Excerpted records Start Marker

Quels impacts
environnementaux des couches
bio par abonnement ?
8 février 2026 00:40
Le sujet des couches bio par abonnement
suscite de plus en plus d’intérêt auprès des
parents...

Excerpted records End Marker
Excerpted records Start Marker

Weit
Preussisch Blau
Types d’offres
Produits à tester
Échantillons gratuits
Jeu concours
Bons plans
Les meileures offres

Excerpted records End Marker

## Activity
Set down again, word for word, the stretch of records from the line with "Types d’offres" to the line with "Les meileures offres", both of those lines included.

## Solution to this exercise
Types d’offres
Produits à tester
Échantillons gratuits
Jeu concours
Bons plans
Les meileures offres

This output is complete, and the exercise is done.